Per Lannin, Novak & Cusick, "There is insufficient evidence to either support or refute the effectiveness of upper limb casting ... There is no evidence of long-term benefits or long-term adverse effects." But this article also stated that there is Level Ib evidence that casting an adult's elbow s/p brain injury increases available extension 1 day after cast removal.

Per Sarraco, since immobilization (such as with spasticity) can cause physiological changes that would impair ADLs, and these changes are reversible, we should treat as able for spasticity. Serial casting has shown some effectiveness in improving ROM and spasticity.

Mortenson & Eng issued "grade" ratings for practice, which I am not familiar with. They say that there are inconsistent measures of "function," so no recommendation can be made on that front. A "Grade C" rating is given to using casts to reduce spasticity secondary to decreased rigor in measurement tools. A "Grade B" rating is given to using casting to improve or prevent loss of PROM, and they state that this is the only outcome with enough evidence to be considered a "best practice." Their studies showed gains of 10.4-26* improvement in ankle ROM, which is statistically significant, however they cautioned that ankle goniometry is not always reliable.

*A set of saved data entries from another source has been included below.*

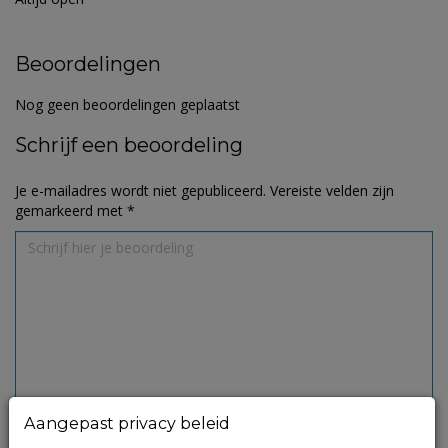
Beoordelingen
Nog geen beoordelingen geplaatst
Schrijf een beoordeling
Je e-mailadres wordt niet gepubliceerd.
Vereiste velden zijn
gemarkeerd met
*
Aangepast privacy beleid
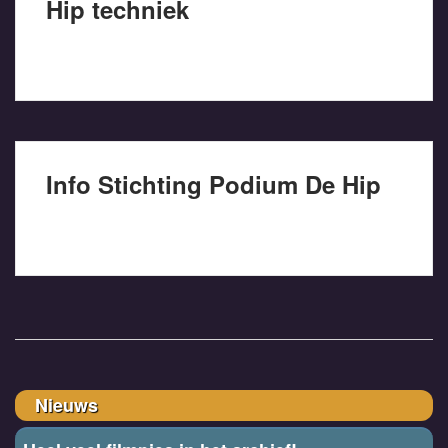
Hip techniek
Info Stichting Podium De Hip
Nieuws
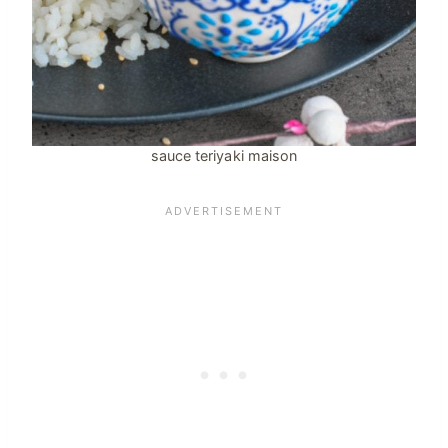
sauce teriyaki maison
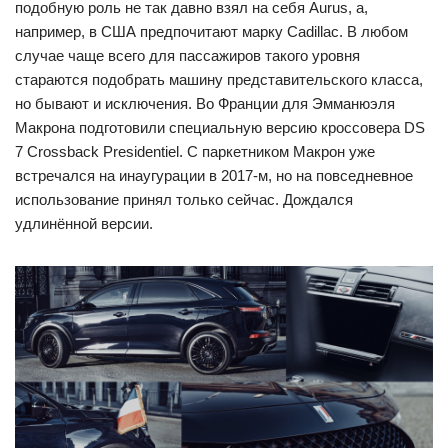
подобную роль не так давно взял на себя Aurus, а,
например, в США предпочитают марку Cadillac. В любом
случае чаще всего для пассажиров такого уровня
стараются подобрать машину представительского класса,
но бывают и исключения. Во Франции для Эмманюэля
Макрона подготовили специальную версию кроссовера DS
7 Crossback Presidentiel. С паркетником Макрон уже
встречался на инаугурации в 2017-м, но на повседневное
использование принял только сейчас. Дождался
удлинённой версии.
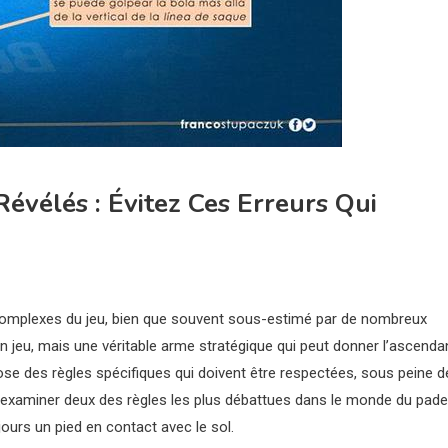
évélés : Évitez Ces Erreurs Qui
 complexes du jeu, bien que souvent sous-estimé par de nombreux
n jeu, mais une véritable arme stratégique qui peut donner l’ascenda
pose des règles spécifiques qui doivent être respectées, sous peine d
 examiner deux des règles les plus débattues dans le monde du padel
jours un pied en contact avec le sol.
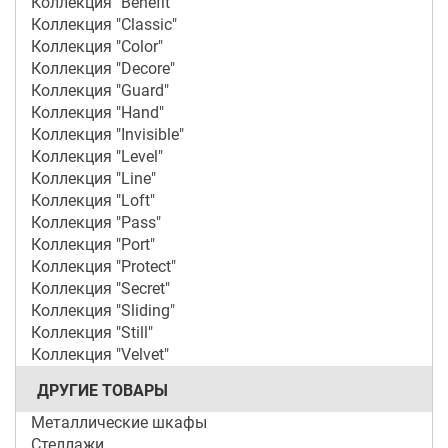
Коллекция "Benefit"
Коллекция "Classic"
Коллекция "Color"
Коллекция "Decore"
Коллекция "Guard"
Коллекция "Hand"
Коллекция "Invisible"
Коллекция "Level"
Коллекция "Line"
Коллекция "Loft"
Коллекция "Pass"
Коллекция "Port"
Коллекция "Protect"
Коллекция "Secret"
Коллекция "Sliding"
Коллекция "Still"
Коллекция "Velvet"
ДРУГИЕ ТОВАРЫ
Металлические шкафы
Стеллажи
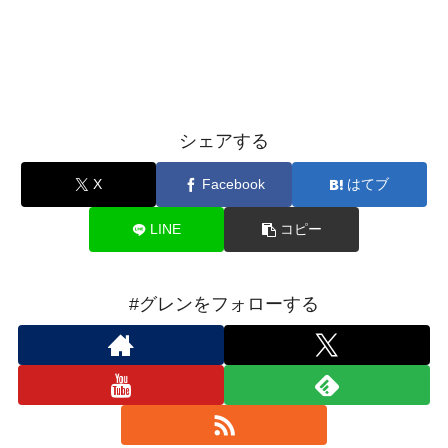
シェアする
X
Facebook
はてブ
LINE
コピー
#グレンをフォローする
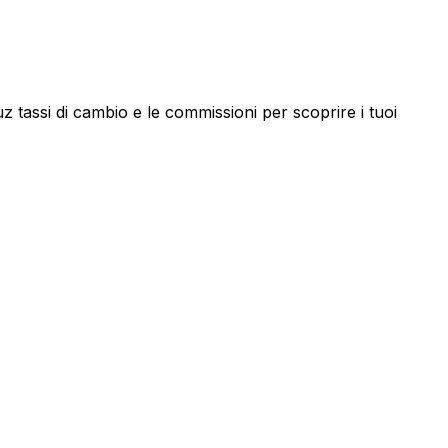
tassi di cambio e le commissioni per scoprire i tuoi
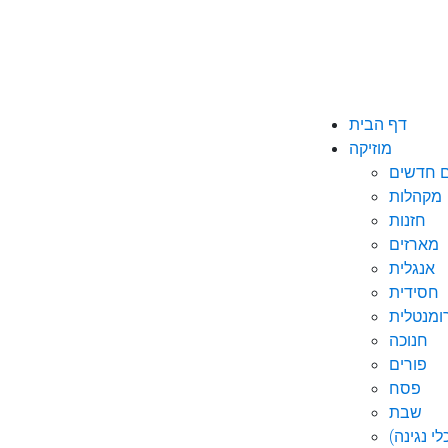
דף הבית
מוזיקה
ם חדשים
מקהלות
חזנות
מארזים
אנגלית
חסידית
ומנטלית
חנוכה
פורים
פסח
שבת
י נגינה)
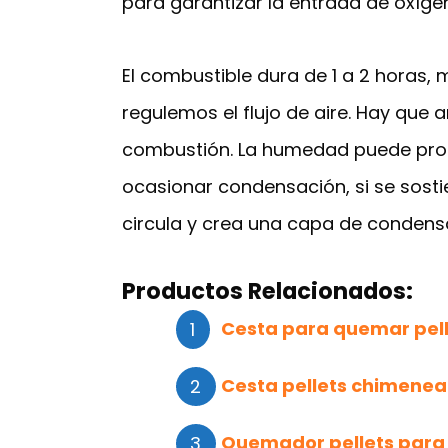
para garantizar la entrada de oxígen
El combustible dura de 1 a 2 horas
regulemos el flujo de aire. Hay qu
combustión. La humedad puede prod
ocasionar condensación, si se sosti
circula y crea una capa de condensa
Productos Relacionados:
Cesta para quemar pel
Cesta pellets chimenea
Quemador pellets para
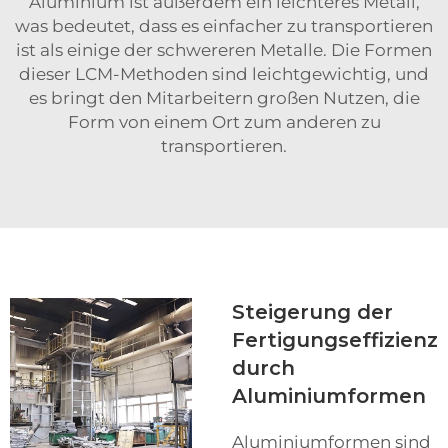
Aluminium ist außerdem ein leichteres Metall,
was bedeutet, dass es einfacher zu transportieren
ist als einige der schwereren Metalle. Die Formen
dieser LCM-Methoden sind leichtgewichtig, und
es bringt den Mitarbeitern großen Nutzen, die
Form von einem Ort zum anderen zu
transportieren.
Steigerung der
Fertigungseffizienz
durch
Aluminiumformen
Aluminiumformen sind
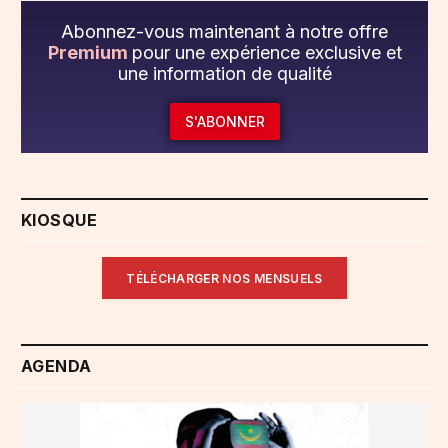
Abonnez-vous maintenant à notre offre
Premium
pour une expérience exclusive et
une information de qualité
S'ABONNER
KIOSQUE
TÉLÉCHARGER NOS MENSUELS
AGENDA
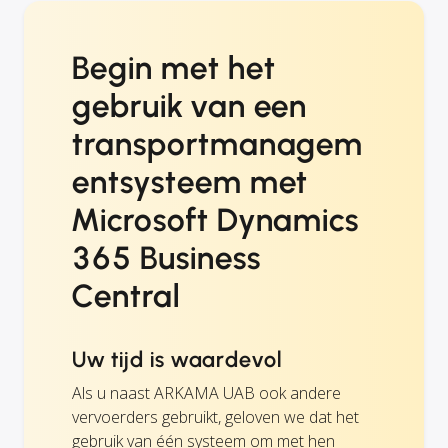
Begin met het
gebruik van een
transportmanagem
entsysteem met
Microsoft Dynamics
365 Business
Central
Uw tijd is waardevol
Als u naast ARKAMA UAB ook andere
vervoerders gebruikt, geloven we dat het
gebruik van één systeem om met hen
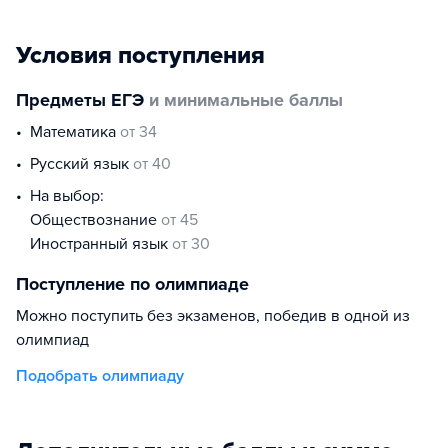
Условия поступления
Предметы ЕГЭ
и минимальные баллы
математика
от 34
русский язык
от 40
На выбор:
обществознание
от 45
иностранный язык
от 30
Поступление по олимпиаде
Можно поступить без экзаменов, победив в одной из
олимпиад
Подобрать олимпиаду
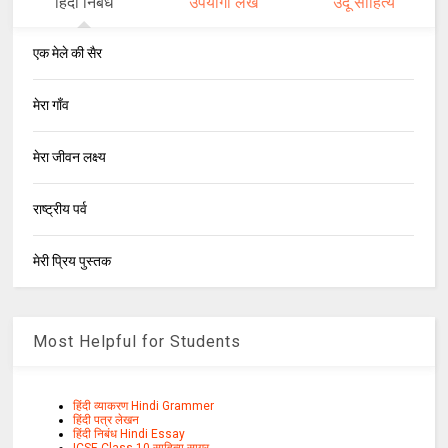
हिंदी निबंध
उपयोगी लेख
उर्दू साहित्य
एक मेले की सैर
मेरा गाँव
मेरा जीवन लक्ष्य
राष्ट्रीय पर्व
मेरी प्रिय पुस्तक
Most Helpful for Students
हिंदी व्याकरण Hindi Grammer
हिंदी पत्र लेखन
हिंदी निबंध Hindi Essay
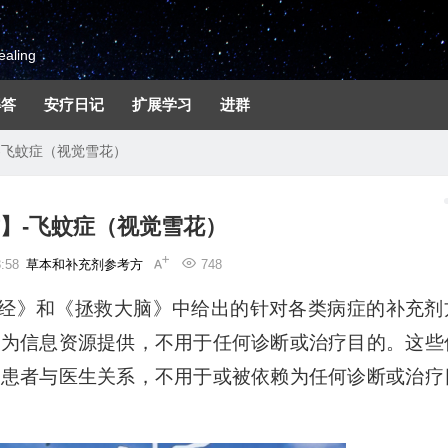
aling
解答
安疗日记
扩展学习
进群
-飞蚊症（视觉雪花）
】-飞蚊症（视觉雪花）
:58
草本和补充剂参考方
748
圣经》和《拯救大脑》中给出的针对各类病症的补充剂
作为信息资源提供，不用于任何诊断或治疗目的。这些
何患者与医生关系，不用于或被依赖为任何诊断或治疗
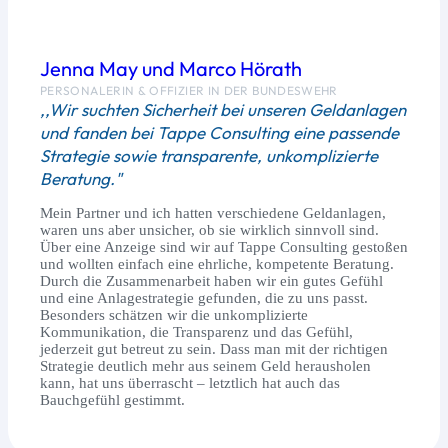
Jenna May und Marco Hörath
PERSONALERIN & OFFIZIER IN DER BUNDESWEHR
,,Wir suchten Sicherheit bei unseren Geldanlagen
und fanden bei Tappe Consulting eine passende
Strategie sowie transparente, unkomplizierte
Beratung."
Mein Partner und ich hatten verschiedene Geldanlagen,
waren uns aber unsicher, ob sie wirklich sinnvoll sind.
Über eine Anzeige sind wir auf Tappe Consulting gestoßen
und wollten einfach eine ehrliche, kompetente Beratung.
Durch die Zusammenarbeit haben wir ein gutes Gefühl
und eine Anlagestrategie gefunden, die zu uns passt.
Besonders schätzen wir die unkomplizierte
Kommunikation, die Transparenz und das Gefühl,
jederzeit gut betreut zu sein. Dass man mit der richtigen
Strategie deutlich mehr aus seinem Geld herausholen
kann, hat uns überrascht – letztlich hat auch das
Bauchgefühl gestimmt.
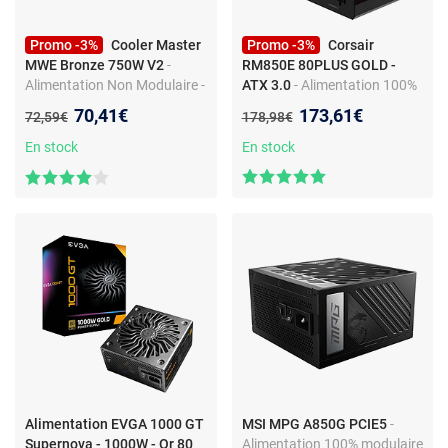
Promo -3%
Cooler Master
Promo -3%
Corsair
MWE Bronze 750W V2
-
RM850E 80PLUS GOLD -
Alimentation Non Modulaire -
ATX 3.0
- Alimentation 100%
750W - ATX 12V v2.52 -
Modulaire - ATX/EPS - 850W -
Nouveau prix :
Nouveau prix :
70,41€
173,61€
Ancien prix :
Ancien prix :
72,59€
178,98€
80PLUS Bronze
ATX12V- ATX 3.0 - 80PLUS
Gold
En stock
En stock
Alimentation EVGA 1000 GT
MSI MPG A850G PCIE5
-
Supernova - 1000W - Or 80
Alimentation 100% modulaire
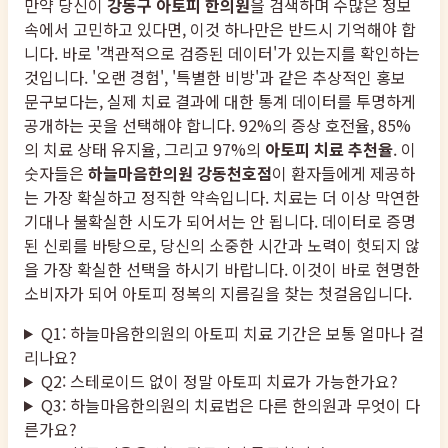
만약 당신이
강동구 아토피 한의원
을 검색하며 수많은 정보
속에서 고민하고 있다면, 이것 하나만은 반드시 기억해야 합
니다. 바로 '객관적으로 검증된 데이터'가 있는지를 확인하는
것입니다. '오랜 경험', '특별한 비방'과 같은 추상적인 홍보
문구보다는, 실제 치료 결과에 대한 통계 데이터를 투명하게
공개하는 곳을 선택해야 합니다. 92%의 증상 호전율, 85%
의 치료 상태 유지율, 그리고 97%의
아토피 치료 추천율
. 이
숫자들은
하늘마음한의원 강동천호점
이 환자들에게 제공하
는 가장 확실하고 정직한 약속입니다. 치료는 더 이상 막연한
기대나 불확실한 시도가 되어서는 안 됩니다. 데이터로 증명
된 신뢰를 바탕으로, 당신의 소중한 시간과 노력이 헛되지 않
을 가장 확실한 선택을 하시기 바랍니다. 이것이 바로 현명한
소비자가 되어 아토피 정복의 지름길을 찾는 첫걸음입니다.
Q1: 하늘마음한의원의 아토피 치료 기간은 보통 얼마나 걸
리나요?
Q2: 스테로이드 없이 정말 아토피 치료가 가능한가요?
Q3: 하늘마음한의원의 치료법은 다른 한의원과 무엇이 다
른가요?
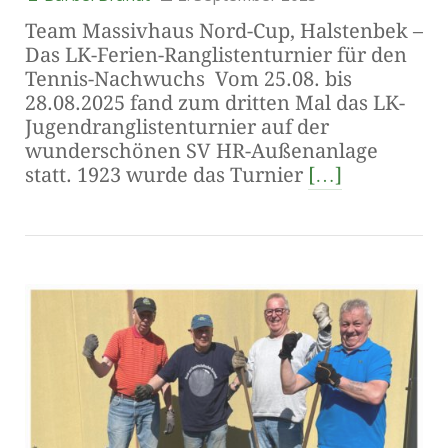
Team Massivhaus Nord-Cup, Halstenbek –
Das LK-Ferien-Ranglistenturnier für den
Tennis-Nachwuchs Vom 25.08. bis
28.08.2025 fand zum dritten Mal das LK-
Jugendranglistenturnier auf der
wunderschönen SV HR-Außenanlage
statt. 1923 wurde das Turnier
[…]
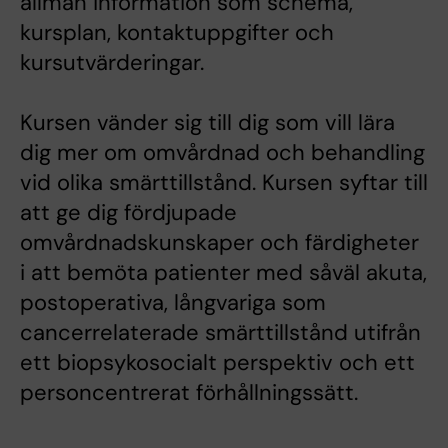
allmän information som schema,
kursplan, kontaktuppgifter och
kursutvärderingar.
Kursen vänder sig till dig som vill lära
dig mer om omvårdnad och behandling
vid olika smärttillstånd. Kursen syftar till
att ge dig fördjupade
omvårdnadskunskaper och färdigheter
i att bemöta patienter med såväl akuta,
postoperativa, långvariga som
cancerrelaterade smärttillstånd utifrån
ett biopsykosocialt perspektiv och ett
personcentrerat förhållningssätt.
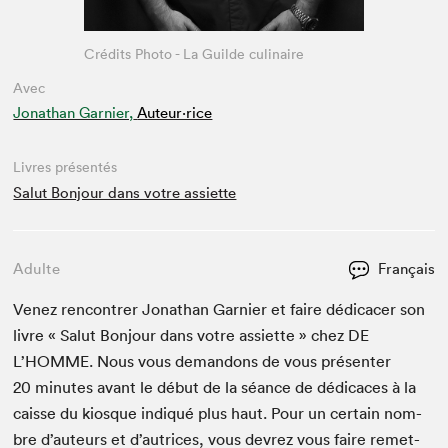
Crédits Photo - La Guilde culinaire
Avec
Jonathan Garnier,
Auteur·rice
Livres présentés
Salut Bonjour dans votre assiette
Adulte
Français
Venez ren­con­tr­er Jonathan Gar­nier et faire dédi­cac­er son
livre « Salut Bon­jour dans votre assi­ette » chez
DE
L’HOMME. Nous vous deman­dons de vous présen­ter
20
min­utes avant le début de la séance de dédi­caces à la
caisse du kiosque indiqué plus haut. Pour un cer­tain nom­
bre d’auteurs et d’autrices, vous devrez vous faire remet­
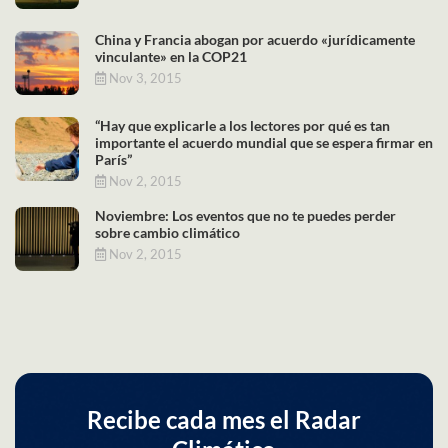
China y Francia abogan por acuerdo «jurídicamente
vinculante» en la COP21
Nov 3, 2015
“Hay que explicarle a los lectores por qué es tan
importante el acuerdo mundial que se espera firmar en
París”
Nov 2, 2015
Noviembre: Los eventos que no te puedes perder
sobre cambio climático
Nov 2, 2015
Recibe cada mes el Radar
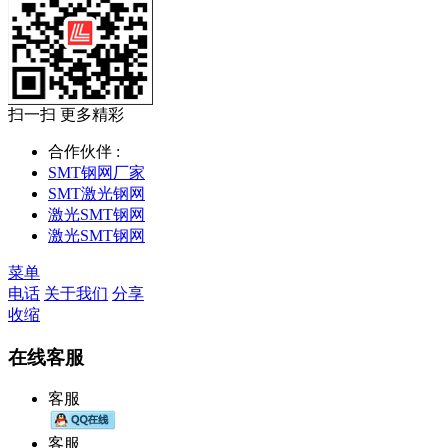
扫一扫 更多精彩
合作伙伴 :
SMT钢网厂家
SMT激光钢网
激光SMT钢网
激光SMT钢网
菜单
电话
关于我们
分享
收缩
在线客服
客服
客服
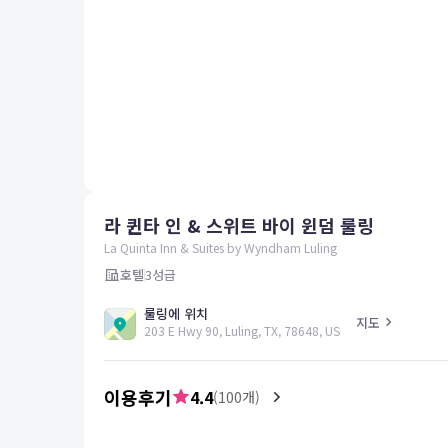
평창
양양
여수
남해
혜택 및 서비스
고객센터
해외여행보험
공지사항
라 퀸타 인 & 스위트 바이 윈덤 룰링
FAQ
온라인 문의
La Quinta Inn & Suites by Wyndham Luling
호텔
3
성급
룰링에 위치
지도
203 E Hwy 90, Luling, TX, 78648, US
이용후기
4.4
(
100
개)
5.0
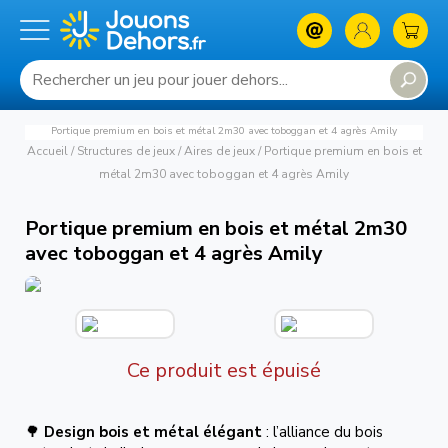
Portique premium en bois et métal 2m30 avec toboggan et 4 agrès Amily
Accueil
/
Structures de jeux
/
Aires de jeux
/
Portique premium en bois et
métal 2m30 avec toboggan et 4 agrès Amily
Portique premium en bois et métal 2m30
avec toboggan et 4 agrès Amily
Ce produit est épuisé
🌳
Design bois et métal élégant
: l’alliance du bois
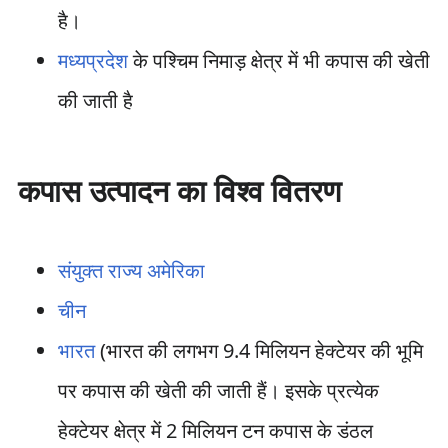
है।
मध्यप्रदेश
के पश्चिम निमाड़ क्षेत्र में भी कपास की खेती
की जाती है
कपास उत्पादन का विश्व वितरण
संयुक्त राज्य अमेरिका
चीन
भारत
(भारत की लगभग 9.4 मिलियन हेक्टेयर की भूमि
पर कपास की खेती की जाती हैं। इसके प्रत्येक
हेक्टेयर क्षेत्र में 2 मिलियन टन कपास के डंठल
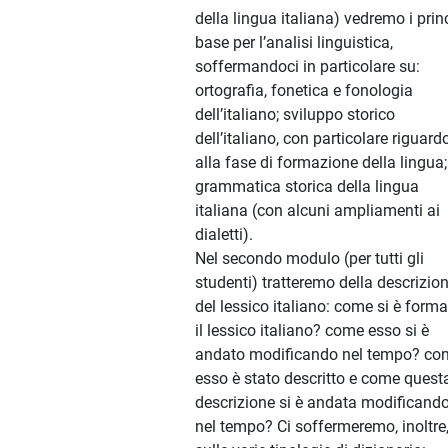
della lingua italiana) vedremo i prin
base per l’analisi linguistica,
soffermandoci in particolare su:
ortografia, fonetica e fonologia
dell’italiano; sviluppo storico
dell’italiano, con particolare riguard
alla fase di formazione della lingua;
grammatica storica della lingua
italiana (con alcuni ampliamenti ai
dialetti).
Nel secondo modulo (per tutti gli
studenti) tratteremo della descrizio
del lessico italiano: come si è form
il lessico italiano? come esso si è
andato modificando nel tempo? co
esso è stato descritto e come quest
descrizione si è andata modificand
nel tempo? Ci soffermeremo, inoltre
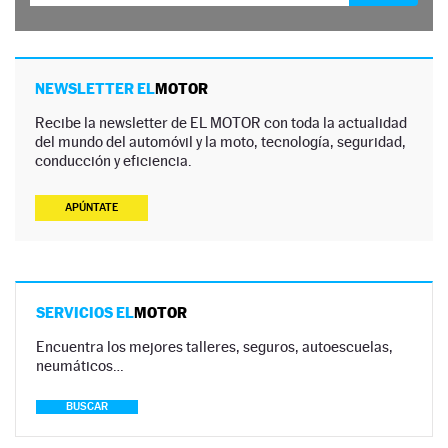
NEWSLETTER EL
MOTOR
Recibe la newsletter de EL MOTOR con toda la actualidad
del mundo del automóvil y la moto, tecnología, seguridad,
conducción y eficiencia.
APÚNTATE
SERVICIOS EL
MOTOR
Encuentra los mejores talleres, seguros, autoescuelas,
neumáticos…
BUSCAR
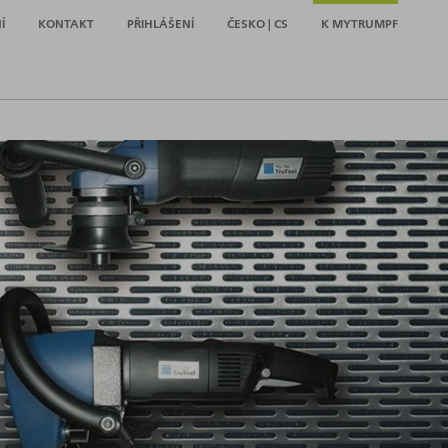
Í
KONTAKT
PŘIHLÁŠENÍ
ČESKO | CS
K MYTRUMPF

As with nearly all therapy research, there are many questions that need to be addressed. A summary from all articles would include the following, but it is not an exhaustive list:
How does casting work? Is it a biomechanical effect, neurological effect, or both?
What is the best protocol for serial casting? Included in this would be inclusion criteria, positioning of casts, length of time worn, concurrent therapy, post-casting program (including splints and exercises).
What is the comparison to other treatments or lack thereof (especially no stretching)?
How long are gains maintained?
How do improvements after casting translate into function? What specific functinoal gains are seen? Are these gains cost effective and best practice?
Randomized controlled trials comparing the above are also needed.

FULL DISCLOSURE: I am not a professor or professional researcher and do not claim that this is an exhaustive review of the literature surrounding this topic, but a review that I undertook relevant to a specific case. I am not an expert clinician. I do not intend to diminish the efforts or quality of research produced by any of the referenced articles. I would encourage you to do your own review and get necessary training prior to performing this intervention, which may not constitute entry-level practice for all practitioners. Please feel free to comment on additonal relevant research.

Singer, B. J., Jegasothy, G. M., Singer, K. P., & Allison, G. T. (2003). Evaluation of Serial Casting to Correct Equinovarus Deformity of the Ankle After Acquired Brain Injury in Adults. Archives of Physical Medicine and Rehabilitation, 84, 483-491.
A single study in Australia looking specifically at casted ankles in an adult brain injury unit.

Lannin, N. A., Novak, I., & Cusick, C. (2007). A systematic review of upper extremity casting for children and adults with central nervous system motor disorders. Clincal Rehabilitation, 21, 963-976.
A review focusing on UE casts but somewhat confounding as it includes many studies on children with CP

Mortenson, P. A. & Eng, J. J. (2003). The use of casts in the management of joint mobility and hypertonia following brain injury in adults: a systematic review. Physical Therapy, 83(7), 648-658.
Looks at adults after TBI and CVA only but includes studies involving wrist and elbow casting as well.

Preissner, K. S. (2001). The effecs of serial casting on spasticity: a literature review. Occupational Therapy in Health Care, 14(2), 99-106.
This review focuses mainly on management of spasticity, less on ROM gains.